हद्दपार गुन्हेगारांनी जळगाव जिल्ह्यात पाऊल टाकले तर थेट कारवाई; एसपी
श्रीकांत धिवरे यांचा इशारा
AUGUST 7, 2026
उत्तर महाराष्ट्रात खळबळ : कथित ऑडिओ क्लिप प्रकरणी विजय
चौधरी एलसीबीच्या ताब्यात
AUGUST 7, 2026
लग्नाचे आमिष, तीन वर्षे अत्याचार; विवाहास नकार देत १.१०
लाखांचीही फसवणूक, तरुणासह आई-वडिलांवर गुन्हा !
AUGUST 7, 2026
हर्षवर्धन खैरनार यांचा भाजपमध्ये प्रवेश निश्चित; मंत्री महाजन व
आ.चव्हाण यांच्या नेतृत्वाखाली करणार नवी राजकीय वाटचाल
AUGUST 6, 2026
--
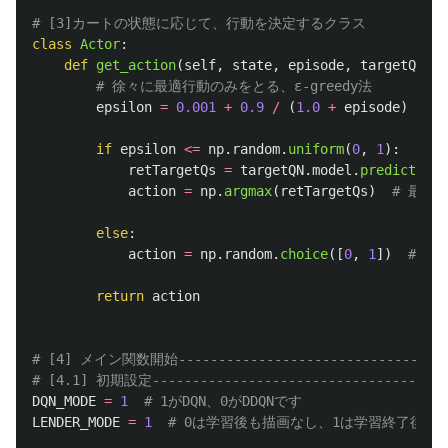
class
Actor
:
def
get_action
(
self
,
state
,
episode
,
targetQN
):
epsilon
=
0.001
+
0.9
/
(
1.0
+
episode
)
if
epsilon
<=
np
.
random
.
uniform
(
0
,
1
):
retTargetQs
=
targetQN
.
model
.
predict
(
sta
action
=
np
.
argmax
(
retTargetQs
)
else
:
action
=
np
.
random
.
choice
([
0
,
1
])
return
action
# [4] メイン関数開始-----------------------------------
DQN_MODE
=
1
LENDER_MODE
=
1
--
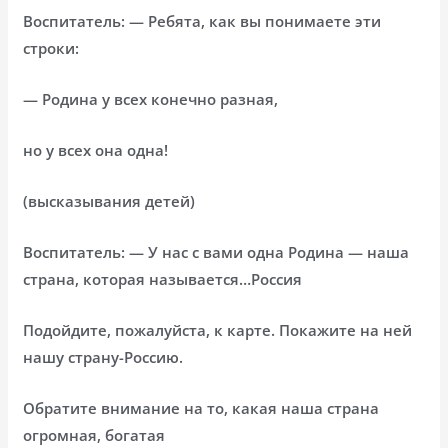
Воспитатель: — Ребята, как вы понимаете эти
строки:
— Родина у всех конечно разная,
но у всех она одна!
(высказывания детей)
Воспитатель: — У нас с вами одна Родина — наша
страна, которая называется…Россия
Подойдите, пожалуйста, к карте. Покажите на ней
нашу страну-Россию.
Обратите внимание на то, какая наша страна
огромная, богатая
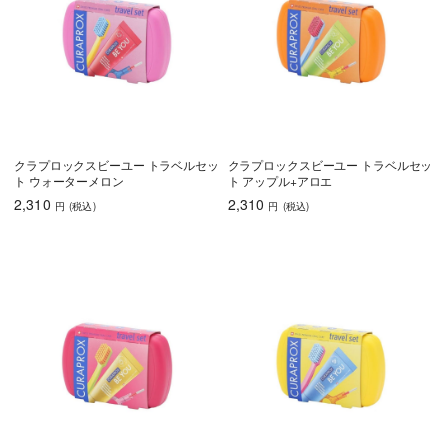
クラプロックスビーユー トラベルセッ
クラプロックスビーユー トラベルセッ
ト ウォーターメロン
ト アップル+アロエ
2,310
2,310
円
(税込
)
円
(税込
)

▶ **What the task requires**
Set down, from the entries above, exactly the lines from the one with "हद्दपार गुन्हेगारांनी जळगाव" up to and including the one with "आ.चव्हाण यांच्या नेतृत्वाखाली", and no other lines.

▶ **Reply**
हद्दपार गुन्हेगारांनी जळगाव जिल्ह्यात पाऊल टाकले तर थेट कारवाई; एसपी
श्रीकांत धिवरे यांचा इशारा
AUGUST 7, 2026
उत्तर महाराष्ट्रात खळबळ : कथित ऑडिओ क्लिप प्रकरणी विजय
चौधरी एलसीबीच्या ताब्यात
AUGUST 7, 2026
लग्नाचे आमिष, तीन वर्षे अत्याचार; विवाहास नकार देत १.१०
लाखांचीही फसवणूक, तरुणासह आई-वडिलांवर गुन्हा !
AUGUST 7, 2026
हर्षवर्धन खैरनार यांचा भाजपमध्ये प्रवेश निश्चित; मंत्री महाजन व
आ.चव्हाण यांच्या नेतृत्वाखाली करणार नवी राजकीय वाटचाल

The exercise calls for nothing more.